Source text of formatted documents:

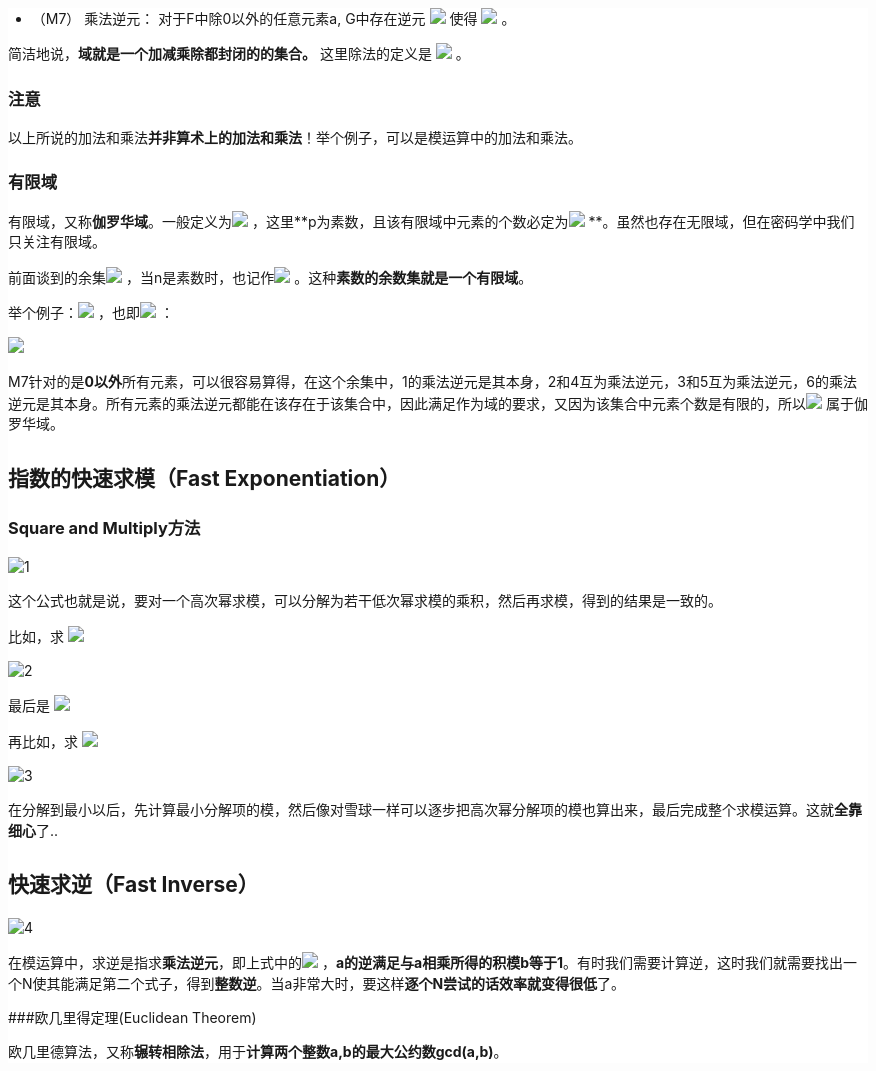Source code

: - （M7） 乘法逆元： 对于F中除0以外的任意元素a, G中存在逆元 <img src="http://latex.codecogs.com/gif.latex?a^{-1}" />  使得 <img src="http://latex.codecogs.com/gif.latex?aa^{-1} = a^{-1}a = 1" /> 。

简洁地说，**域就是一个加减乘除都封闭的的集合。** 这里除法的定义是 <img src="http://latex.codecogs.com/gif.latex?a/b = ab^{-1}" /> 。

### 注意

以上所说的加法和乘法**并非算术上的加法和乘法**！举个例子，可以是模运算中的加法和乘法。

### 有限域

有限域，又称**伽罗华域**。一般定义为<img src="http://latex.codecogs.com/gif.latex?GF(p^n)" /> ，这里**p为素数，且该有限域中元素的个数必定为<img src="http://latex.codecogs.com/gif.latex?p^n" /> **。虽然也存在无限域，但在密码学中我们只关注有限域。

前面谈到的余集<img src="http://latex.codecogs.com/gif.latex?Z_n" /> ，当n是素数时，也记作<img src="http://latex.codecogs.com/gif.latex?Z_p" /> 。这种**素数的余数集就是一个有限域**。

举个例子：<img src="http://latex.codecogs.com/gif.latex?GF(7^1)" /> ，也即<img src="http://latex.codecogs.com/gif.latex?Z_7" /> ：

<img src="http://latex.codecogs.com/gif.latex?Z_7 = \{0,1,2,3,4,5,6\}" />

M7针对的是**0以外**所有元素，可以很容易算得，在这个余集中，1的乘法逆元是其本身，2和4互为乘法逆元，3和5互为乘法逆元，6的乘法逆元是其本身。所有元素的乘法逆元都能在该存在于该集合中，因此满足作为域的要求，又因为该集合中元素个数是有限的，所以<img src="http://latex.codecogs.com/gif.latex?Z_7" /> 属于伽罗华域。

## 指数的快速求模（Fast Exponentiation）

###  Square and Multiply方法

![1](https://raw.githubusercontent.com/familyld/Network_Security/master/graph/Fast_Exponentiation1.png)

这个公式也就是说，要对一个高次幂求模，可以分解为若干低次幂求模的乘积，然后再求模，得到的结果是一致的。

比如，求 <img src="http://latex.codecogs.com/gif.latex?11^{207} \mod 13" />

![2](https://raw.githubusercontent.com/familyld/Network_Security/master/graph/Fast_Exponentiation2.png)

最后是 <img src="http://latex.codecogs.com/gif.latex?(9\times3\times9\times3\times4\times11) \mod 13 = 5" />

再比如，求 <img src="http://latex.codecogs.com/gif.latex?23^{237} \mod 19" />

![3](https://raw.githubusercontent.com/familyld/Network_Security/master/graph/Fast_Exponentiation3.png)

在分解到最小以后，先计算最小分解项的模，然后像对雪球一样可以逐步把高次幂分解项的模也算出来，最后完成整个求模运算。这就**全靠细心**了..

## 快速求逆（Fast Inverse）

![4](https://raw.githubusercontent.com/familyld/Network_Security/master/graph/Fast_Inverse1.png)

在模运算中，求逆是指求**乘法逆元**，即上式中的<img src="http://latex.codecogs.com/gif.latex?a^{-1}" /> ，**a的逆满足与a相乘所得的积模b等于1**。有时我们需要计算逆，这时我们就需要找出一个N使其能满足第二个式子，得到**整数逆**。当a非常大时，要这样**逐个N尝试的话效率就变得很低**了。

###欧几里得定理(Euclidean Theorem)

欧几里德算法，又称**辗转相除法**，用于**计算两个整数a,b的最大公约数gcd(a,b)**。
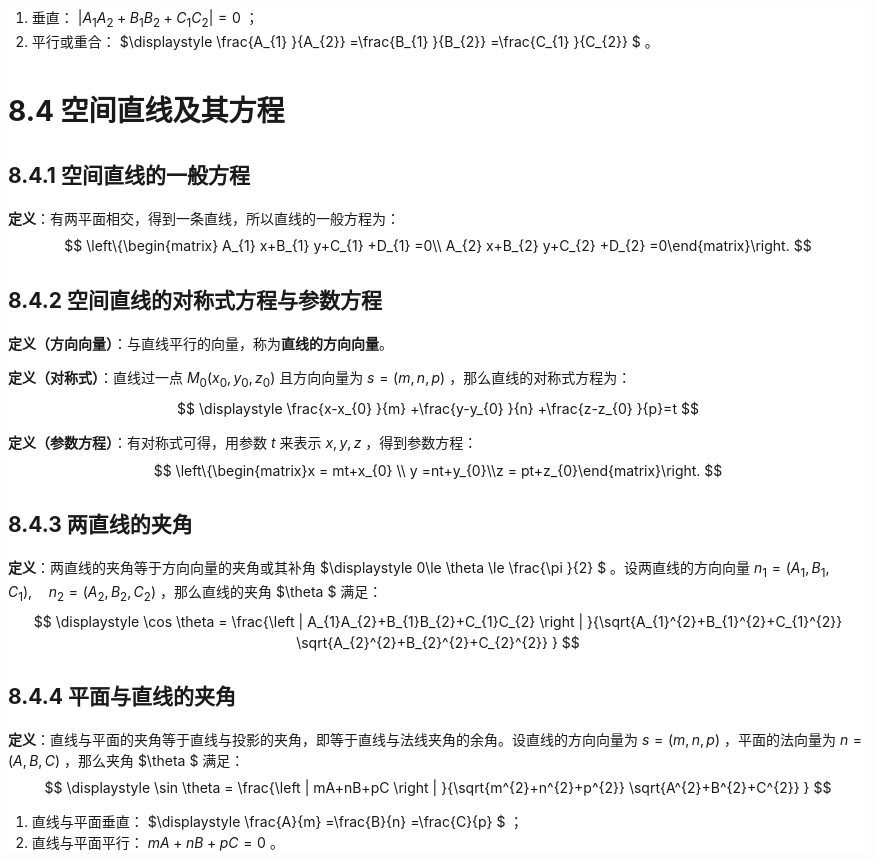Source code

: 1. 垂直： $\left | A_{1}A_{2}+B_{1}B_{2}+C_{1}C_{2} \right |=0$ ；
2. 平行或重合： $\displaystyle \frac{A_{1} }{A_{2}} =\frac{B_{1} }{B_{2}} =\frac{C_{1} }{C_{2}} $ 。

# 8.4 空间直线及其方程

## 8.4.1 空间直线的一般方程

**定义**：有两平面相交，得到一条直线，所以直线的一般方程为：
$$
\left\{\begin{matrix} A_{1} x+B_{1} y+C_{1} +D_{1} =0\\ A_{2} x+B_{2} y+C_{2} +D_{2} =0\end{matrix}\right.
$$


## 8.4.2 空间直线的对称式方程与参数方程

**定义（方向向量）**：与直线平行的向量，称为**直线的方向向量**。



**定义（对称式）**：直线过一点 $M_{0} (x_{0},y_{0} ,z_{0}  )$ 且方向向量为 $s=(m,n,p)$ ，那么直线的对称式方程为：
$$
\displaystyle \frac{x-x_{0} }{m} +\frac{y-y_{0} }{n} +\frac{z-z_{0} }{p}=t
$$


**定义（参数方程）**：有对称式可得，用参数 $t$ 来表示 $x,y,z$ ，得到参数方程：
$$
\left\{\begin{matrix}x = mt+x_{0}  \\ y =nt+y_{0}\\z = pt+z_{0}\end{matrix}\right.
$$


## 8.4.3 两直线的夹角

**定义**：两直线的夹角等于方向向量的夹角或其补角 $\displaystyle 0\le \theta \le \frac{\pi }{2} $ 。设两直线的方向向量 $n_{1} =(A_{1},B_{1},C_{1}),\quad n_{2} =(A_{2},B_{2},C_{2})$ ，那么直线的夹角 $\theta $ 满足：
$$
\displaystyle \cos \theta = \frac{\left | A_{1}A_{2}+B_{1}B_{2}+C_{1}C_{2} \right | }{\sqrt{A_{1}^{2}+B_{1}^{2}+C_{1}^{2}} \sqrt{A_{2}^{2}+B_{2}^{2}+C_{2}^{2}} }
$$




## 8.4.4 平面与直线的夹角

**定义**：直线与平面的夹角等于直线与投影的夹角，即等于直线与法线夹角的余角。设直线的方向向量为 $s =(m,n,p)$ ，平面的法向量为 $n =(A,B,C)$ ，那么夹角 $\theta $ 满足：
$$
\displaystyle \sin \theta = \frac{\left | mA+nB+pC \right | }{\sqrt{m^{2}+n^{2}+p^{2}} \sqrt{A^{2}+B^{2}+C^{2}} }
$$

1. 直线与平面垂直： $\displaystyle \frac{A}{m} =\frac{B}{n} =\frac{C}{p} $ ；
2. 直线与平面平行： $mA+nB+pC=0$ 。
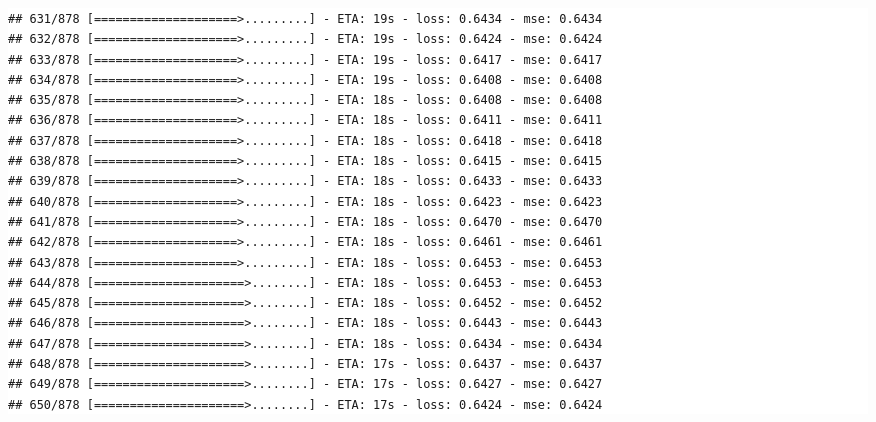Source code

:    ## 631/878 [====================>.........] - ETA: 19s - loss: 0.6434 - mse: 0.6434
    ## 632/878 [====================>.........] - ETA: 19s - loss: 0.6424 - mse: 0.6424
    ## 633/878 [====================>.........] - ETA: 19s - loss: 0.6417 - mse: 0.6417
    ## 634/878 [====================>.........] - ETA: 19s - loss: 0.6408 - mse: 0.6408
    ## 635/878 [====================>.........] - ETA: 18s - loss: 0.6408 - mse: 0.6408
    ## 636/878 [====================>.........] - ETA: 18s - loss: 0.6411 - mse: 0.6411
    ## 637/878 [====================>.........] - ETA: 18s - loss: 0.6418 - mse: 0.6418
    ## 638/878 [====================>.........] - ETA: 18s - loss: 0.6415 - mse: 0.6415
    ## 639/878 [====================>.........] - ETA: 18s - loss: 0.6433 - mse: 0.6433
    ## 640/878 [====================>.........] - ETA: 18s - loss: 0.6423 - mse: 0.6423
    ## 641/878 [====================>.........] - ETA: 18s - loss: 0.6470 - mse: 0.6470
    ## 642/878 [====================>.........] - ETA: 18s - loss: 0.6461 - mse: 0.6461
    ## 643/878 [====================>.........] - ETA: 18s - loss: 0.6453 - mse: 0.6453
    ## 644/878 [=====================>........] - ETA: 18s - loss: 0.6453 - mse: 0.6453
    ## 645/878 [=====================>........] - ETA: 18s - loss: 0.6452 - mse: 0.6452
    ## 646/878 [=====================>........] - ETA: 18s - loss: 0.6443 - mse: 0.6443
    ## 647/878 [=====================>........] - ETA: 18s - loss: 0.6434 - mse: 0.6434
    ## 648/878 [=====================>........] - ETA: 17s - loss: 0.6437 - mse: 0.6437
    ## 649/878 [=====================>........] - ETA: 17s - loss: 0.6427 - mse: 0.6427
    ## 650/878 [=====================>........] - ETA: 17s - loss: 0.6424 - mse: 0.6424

# EXERCISE AIM
Count the lines that contain the string "https", treating uppercase and lowercase as different, and reply with the number alone.

# ANSWER SPACE
4